How to Make Your Post-pandemic Leadership Offsite a Huge Success

user Mark Teitell

With vaccination rates climbing, many companies are now considering how they’ll get their leadership teams working together in person for the first time in more than a year. With this exciting step comes an important question: how to best use precious time together at this pivotal moment?

Executives feel the need to strategize around how to emerge stronger and more aligned with the shifting needs of a post-COVID world. Meanwhile, they also know people need to reconnect with each other as they emerge from isolation and return to a more personal form of doing business.

These two driving needs — to intensively strategize and to actively connect – are creating a boom in planning (real) offsites throughout the summer and fall. Leadership teams have serious strategy questions to address, and many haven’t been together for over a year. Convening at an offsite represents a return, not to normal, but a return to each other.

I’ve been designing and facilitating executive offsites for more than 20 years, and I believe there are 3 essential dimensions for a maximally successful leadership event: strategy, relationship, and leadership development. That still holds true, but 2021 brings with it a unique context that will require leaders to carefully balance these dimensions in order to maximize the impact.

Guiding principles for a successful post-COVID offsite

So many businesses spent the past year in survival mode. Now, to borrow an auto racing term, there’s a chance to “come out of the corner” in the lead, and this first offsite is the place to start developing that edge. The following principles can help you design and run the most successful offsite as you begin to move into the rest of 2021 and the future beyond.

1. Don’t pack the agenda

This first offsite after such a long separation feels urgent, making leaders want to pack the agenda to cover everything the team deems important, but over-packing the agenda of the very first gathering can undermine the critical opportunity to go deep on the most important things.

Building powerful, forward-looking leadership is a process, not a one-time event, and it’s more important to get a strong start on the true foundations than it is to “check the boxes” on every topic that’s accumulated over the past year.

2. Reengage and reconnect first

As important as it is to work on strategy and planning, don’t jump straight into these topics.
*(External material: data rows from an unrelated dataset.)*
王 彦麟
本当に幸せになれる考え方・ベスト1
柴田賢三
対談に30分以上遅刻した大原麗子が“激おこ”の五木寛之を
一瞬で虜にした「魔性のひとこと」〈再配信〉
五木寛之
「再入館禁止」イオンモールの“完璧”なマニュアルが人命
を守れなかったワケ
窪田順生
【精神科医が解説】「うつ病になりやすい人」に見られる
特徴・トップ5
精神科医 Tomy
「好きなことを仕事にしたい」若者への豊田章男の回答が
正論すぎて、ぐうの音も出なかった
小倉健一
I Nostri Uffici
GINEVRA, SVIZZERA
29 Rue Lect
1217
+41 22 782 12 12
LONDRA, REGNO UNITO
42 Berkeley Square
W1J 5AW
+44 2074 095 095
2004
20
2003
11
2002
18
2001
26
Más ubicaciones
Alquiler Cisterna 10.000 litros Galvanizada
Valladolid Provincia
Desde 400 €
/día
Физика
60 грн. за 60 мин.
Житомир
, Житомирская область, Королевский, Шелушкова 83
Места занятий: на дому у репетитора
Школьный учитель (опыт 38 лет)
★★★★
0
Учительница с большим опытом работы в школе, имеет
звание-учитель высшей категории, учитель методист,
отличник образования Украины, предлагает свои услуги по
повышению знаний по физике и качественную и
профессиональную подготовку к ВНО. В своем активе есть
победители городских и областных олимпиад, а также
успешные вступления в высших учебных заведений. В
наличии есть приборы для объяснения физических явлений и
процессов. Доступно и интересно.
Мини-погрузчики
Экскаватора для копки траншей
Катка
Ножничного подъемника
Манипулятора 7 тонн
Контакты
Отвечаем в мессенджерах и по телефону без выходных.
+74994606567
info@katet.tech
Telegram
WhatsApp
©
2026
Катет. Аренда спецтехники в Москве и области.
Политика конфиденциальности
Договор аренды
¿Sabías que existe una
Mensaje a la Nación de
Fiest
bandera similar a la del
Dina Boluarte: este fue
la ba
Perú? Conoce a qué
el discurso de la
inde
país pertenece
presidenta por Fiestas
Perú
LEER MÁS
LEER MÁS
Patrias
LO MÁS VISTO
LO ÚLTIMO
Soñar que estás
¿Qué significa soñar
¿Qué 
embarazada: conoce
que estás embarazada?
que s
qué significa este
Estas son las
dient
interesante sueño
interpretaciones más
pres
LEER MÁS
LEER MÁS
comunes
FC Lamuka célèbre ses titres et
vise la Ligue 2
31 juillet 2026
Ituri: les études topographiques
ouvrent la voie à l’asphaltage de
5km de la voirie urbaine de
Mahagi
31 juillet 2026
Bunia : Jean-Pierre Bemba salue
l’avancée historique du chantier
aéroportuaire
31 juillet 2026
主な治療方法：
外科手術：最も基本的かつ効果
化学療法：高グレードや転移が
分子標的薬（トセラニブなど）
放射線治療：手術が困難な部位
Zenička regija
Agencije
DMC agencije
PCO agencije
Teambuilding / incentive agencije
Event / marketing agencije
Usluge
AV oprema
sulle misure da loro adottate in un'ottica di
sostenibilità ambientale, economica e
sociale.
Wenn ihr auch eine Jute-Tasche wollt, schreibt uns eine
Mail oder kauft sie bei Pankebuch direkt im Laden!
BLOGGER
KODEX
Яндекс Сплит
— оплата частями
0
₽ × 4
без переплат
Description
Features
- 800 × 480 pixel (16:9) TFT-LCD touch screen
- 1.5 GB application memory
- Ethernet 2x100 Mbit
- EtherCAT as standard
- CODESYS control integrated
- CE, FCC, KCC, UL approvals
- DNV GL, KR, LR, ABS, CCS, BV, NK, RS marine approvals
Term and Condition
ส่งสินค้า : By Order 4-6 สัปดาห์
Instead, create the conditions and the mindset for people to connect with each other and reengage with the purpose of their work. The teams that most successfully align on strategy and strategic roadmaps are, not coincidentally, the ones with the strongest team relationships and cohesion. Attend to this foundation first.

3. Don’t forget that setting matters

Executive offsites should be in locations that get your team out of their day-to-day lives, which this year is more important than ever. Find a location that inspires perspective, reflection, informal dialogue, and personal reconnections. This isn’t just about “getting in a room” and hammering out “outputs” such as a new vision statement or a Q3-4 plan. It’s about making this moment a lasting inflection point. Investing in the right location substantially improves the true ROI you achieve from the event.

4. Treat your offsite as the centerpiece of a wider process

In the press of the day-to-day, teams often show up to offsites under-prepared to have the most effective conversations (often, some pre-work greatly improves the dialogue). On the other side, many teams leave offsites with critical action-items, but without a full accountability plan or realistic space created for accountable leaders to follow through. The work of the offsite is overwhelmed by day-to-day tasks and forgotten until the next event.

As unique as this first time back together will feel, it’s important to view it more broadly as the centerpiece of an orchestrated transition process, as the team begins working in person again and as you prepare for the company to start shifting toward its post-pandemic future. That means putting in the necessary time and effort both before and after the event.

Seize the opportunity for change

The theme running through all these principles is that this transition is a watershed opportunity to change how your company does business, and how you lead. The first in-person offsite is an opportunity to reset and re-evaluate how your team thinks of itself, the company at large, and your leadership practices. It’s a rare chance for transformation, so plan it thoughtfully to make the most of it.